David Brooks of the New York Times, in a recent piece titled, “The Technocracy Boom,” makes some astonishing — even to the initiated — observations about the rise of government bureaucracy in America over just the last decade. Here are just a few of the alarming facts:
The portion of government dealing with “national security” matters now involves more than 1,200 separate agencies working in collusion with 1,900 private companies at roughly 10,000 different physical locations. 854,000 people now have top-level government security clearance to pursue “counterterrorism intelligence.” These individuals produce 50,000 separate reports per annum. To quote Brooks: “A flow of paper so great that many are completely ignored.”
Obamacare created 183 brand new government agencies, commissions, panels, and bureaus. Examples? The Quality Assurance and Performance Improvement Program. The Interagency Pain Research Coordinating Committee. The Cures Acceleration Network Review Board. The Independent Medicare Advisory Council. And so on. New teams of “experts” were placed within the Office of Personnel Management to regulate insurance companies in health care transactions, and to survey statistics to determine, allegedly, which medical treatments and practices “work best and most efficiently.” Visions of Nazism, anyone? And, the FBI and BATFE, under Obamacare, can troll anyone’s medical records to bar firearms ownership. On top of all of this, 2011 will see all-time record tax hikes to pay for all of this wonderful and oh-so-necessary intrusiveness.
The recent financial reform law was 2,319 pages of bureaucratic banter — seven times longer than the last five banking laws combined. It also created the Financial Stability Oversight Council — a body of, again, “experts” directed to write rules and regulations in 243 separate areas. To briefly, if incredibly, quote Brooks again: “Government experts were told to take a complex, decentralized system — in this case the financial markets — and impose, rules, rationality, and order.”
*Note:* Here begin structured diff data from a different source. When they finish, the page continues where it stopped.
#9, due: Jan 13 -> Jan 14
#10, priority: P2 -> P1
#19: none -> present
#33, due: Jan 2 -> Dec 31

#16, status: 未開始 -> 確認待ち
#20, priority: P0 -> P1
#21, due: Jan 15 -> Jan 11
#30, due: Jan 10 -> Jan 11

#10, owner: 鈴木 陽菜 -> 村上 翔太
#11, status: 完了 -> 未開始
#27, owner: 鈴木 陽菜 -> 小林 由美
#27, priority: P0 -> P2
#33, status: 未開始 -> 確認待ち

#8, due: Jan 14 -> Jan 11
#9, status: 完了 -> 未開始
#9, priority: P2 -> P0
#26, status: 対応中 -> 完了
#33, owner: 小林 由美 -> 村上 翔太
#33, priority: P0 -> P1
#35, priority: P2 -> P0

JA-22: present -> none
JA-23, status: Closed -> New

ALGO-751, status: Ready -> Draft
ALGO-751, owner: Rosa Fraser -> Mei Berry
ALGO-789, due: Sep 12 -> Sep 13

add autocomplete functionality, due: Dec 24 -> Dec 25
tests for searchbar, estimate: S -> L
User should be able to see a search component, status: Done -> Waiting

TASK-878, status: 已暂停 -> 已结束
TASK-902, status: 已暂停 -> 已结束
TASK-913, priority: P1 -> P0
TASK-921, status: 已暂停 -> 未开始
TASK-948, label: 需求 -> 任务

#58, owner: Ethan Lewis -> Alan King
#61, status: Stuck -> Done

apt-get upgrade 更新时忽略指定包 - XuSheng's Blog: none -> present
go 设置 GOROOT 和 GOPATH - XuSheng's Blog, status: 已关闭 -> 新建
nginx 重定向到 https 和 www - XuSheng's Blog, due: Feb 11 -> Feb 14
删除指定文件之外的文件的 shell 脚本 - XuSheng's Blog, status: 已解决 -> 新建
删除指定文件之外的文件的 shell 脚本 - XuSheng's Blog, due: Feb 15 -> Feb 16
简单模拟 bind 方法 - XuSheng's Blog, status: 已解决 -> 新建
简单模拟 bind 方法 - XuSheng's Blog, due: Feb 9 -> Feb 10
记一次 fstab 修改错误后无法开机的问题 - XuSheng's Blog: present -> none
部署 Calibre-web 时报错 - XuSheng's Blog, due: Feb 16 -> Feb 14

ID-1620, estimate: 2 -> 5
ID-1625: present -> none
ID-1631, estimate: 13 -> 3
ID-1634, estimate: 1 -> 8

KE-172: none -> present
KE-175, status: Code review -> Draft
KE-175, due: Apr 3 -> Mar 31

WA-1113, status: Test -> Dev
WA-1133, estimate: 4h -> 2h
I see. Just like Hitler, Stalin, and Mao wanted “rules, rationality, and order.”
I submit to you in an appeal to reason that no society, however big, or populated, or industrialized, or militarily supreme can long survive under the strangling dead weight of such monstrous interventionism and top-heavy centralism. The ultimate premise of Brooks’s article is that history will look back on the period we are living through at present in very different ways, depending upon the outcome. In one case, Brooks says, we’ll have all witnessed “powerful evidence” that central regulations that can “organize” society and commerce.
Where was Brooks when the Soviet Union and Eastern Bloc fell?
Alternatively, he adds: “If the reforms fail … then the popular backlash will be ferocious. Large sectors of the population will feel as if they were subjected to a doomed experiment they did not consent to.” He goes on to add that these people will feel as if society “has been hijacked by a self-serving professional class mostly interested in providing for themselves.”
I don’t know about you, but I’m feeling that way already, and have been for a long time. I never consented to any of this — in particular because I refuse for that very reason to vote. History has already shown us, time and again, that centralized government planning only leads to destitution and despotism. That America, under a political government, is rapidly escalating into a full-blown police state is more than evident. No amount of voting, or “reform,” or seeking political solutions of any kind is going to end this spiraling whirlwind of bureaucratic madness. It’s time get sane. It’s time to simplify. It’s time to reject government altogether, and dump it into the garbage can of history.